In Hilary Mantel’s 2005 novel Beyond Black, a fat psychic named Alison endures the harrowing torment of a collective of ghosts she calls the Fiends, the spirits of cruel men from her childhood. When a young, aimless woman named Colette comes into Alison’s life and assumes managerial duties for her career, Alison’s bilious past comes to a head. Colette engineers more and better gigs for Alison (the death of Princess Diana causes a huge spike in business), who, despite her genuine psychic talents, must nonetheless run the kind of scam the “punters” in her audience crave. Colette and Alison soon move in together, buying a new house in a quiet, boring suburb outside of London; their prefab homestead is drawn in sharp contrast to the slums of Aldershot where Alison grew up–the novel’s second setting. As Beyond Black progresses, contemporary suburban Britain increasingly crumbles into Alison’s grim, greasy past in Aldershot. Alison’s chief tormentor is, ironically, her “spirit guide,” a mean little man named Morris, a one-time frequent customer for Alison’s prostitute mother. Alison, like many victims, has suppressed much of her grotesque childhood, but it’s hard to black out everything with psychic baggage like Morris weighing her down. In time, more and more of the Fiends reemerge, forcing Alison to confront her mother and the abuse they both suffered at the hands of those awful men. As the book lurches to its chilling climax, Alison asserts independence, casting out her metaphysical and psychological demons.

At its core, Beyond Black asks what it means to be haunted and how one might survive an abusive past intact. A slim specter of a character named Gloria floats through the book. The Fiends, whose vile antics are sometimes compared to a gypsy circus, have dismembered Gloria with the old saw trick. In Alison’s memory, pieces of Gloria are scattered around her childhood home, parceled out, fed to dogs, transported in boxes at midnight, hidden. Alison’s awful mother frequently alludes to Alison herself being “sawed up,” a metaphor that dances on the literal as we come to realize that the old drunk has pimped out her daughter repeatedly. Mantel’s novel investigates the return of the repressed, and although she gives us something like a happy ending, the book’s central thesis seems to be that pain cannot be abandoned or hidden, but only mitigated through direct confrontation.
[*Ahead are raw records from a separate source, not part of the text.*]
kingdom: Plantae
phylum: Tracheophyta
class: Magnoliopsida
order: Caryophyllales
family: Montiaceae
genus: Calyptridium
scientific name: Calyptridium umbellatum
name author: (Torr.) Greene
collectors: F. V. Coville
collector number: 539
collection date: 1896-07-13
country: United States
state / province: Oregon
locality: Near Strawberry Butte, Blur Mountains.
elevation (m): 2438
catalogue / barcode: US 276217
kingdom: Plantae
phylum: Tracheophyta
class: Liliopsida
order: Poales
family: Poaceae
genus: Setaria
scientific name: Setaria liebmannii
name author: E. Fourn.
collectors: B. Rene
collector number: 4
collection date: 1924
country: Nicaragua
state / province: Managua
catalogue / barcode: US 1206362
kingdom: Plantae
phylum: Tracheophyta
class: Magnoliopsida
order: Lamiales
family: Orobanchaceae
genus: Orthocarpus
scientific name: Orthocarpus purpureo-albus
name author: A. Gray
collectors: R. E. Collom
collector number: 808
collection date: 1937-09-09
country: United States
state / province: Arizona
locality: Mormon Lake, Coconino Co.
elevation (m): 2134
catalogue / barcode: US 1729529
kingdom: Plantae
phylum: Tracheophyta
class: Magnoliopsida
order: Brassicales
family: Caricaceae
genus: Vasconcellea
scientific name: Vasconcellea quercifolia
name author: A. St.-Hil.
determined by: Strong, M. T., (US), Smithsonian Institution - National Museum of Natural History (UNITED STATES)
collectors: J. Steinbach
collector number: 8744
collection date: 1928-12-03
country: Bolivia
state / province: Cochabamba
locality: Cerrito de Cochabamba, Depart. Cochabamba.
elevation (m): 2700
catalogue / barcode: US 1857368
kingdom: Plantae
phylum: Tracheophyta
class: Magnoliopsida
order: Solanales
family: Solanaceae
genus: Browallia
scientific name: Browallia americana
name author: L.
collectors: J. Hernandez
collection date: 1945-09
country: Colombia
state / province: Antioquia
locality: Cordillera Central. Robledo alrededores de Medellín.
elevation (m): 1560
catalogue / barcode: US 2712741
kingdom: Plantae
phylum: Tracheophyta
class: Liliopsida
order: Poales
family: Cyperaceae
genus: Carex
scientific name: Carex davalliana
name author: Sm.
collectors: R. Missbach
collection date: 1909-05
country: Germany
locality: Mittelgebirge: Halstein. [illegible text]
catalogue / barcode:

The book’s humor does nothing to lighten its grim subject–if anything it exacerbates and confounds the darkness at the heart of Beyond Black. Mantel’s gift for dialogue fleshes out her characters (even the spectral ones), and while the book aims for a satirical tone at times, its characters are too richly drawn to be mere cutouts in a stage production. Mantel’s satire of contemporary English life is sharp and bleak; you laugh a little and then feel bad for laughing and a page later you’re horrified. It’s a successful book in that respect. It’s one real weakness is in the character of Colette, whose voice gives way to Alison’s past by the book’s end. This is actually no problem, as Colette’s narrative life is not nearly as interesting as Alison’s psychic traumas; Colette is, however, catalyst for the changes in Alison’s life. It would’ve been nice to see more resolution here, but I suppose Beyond Black hews closer to real life here, with all its messy loose ends.

I chose to read Beyond Black because I enjoyed Mantel’s recent Booker Prize winner Wolf Hall so much. The books have little in common other than being well-written and tightly paced, and I think that anyone who wanted more Mantel after an introduction via Wolf Hall would do right to pick up Beyond Black. Recommended.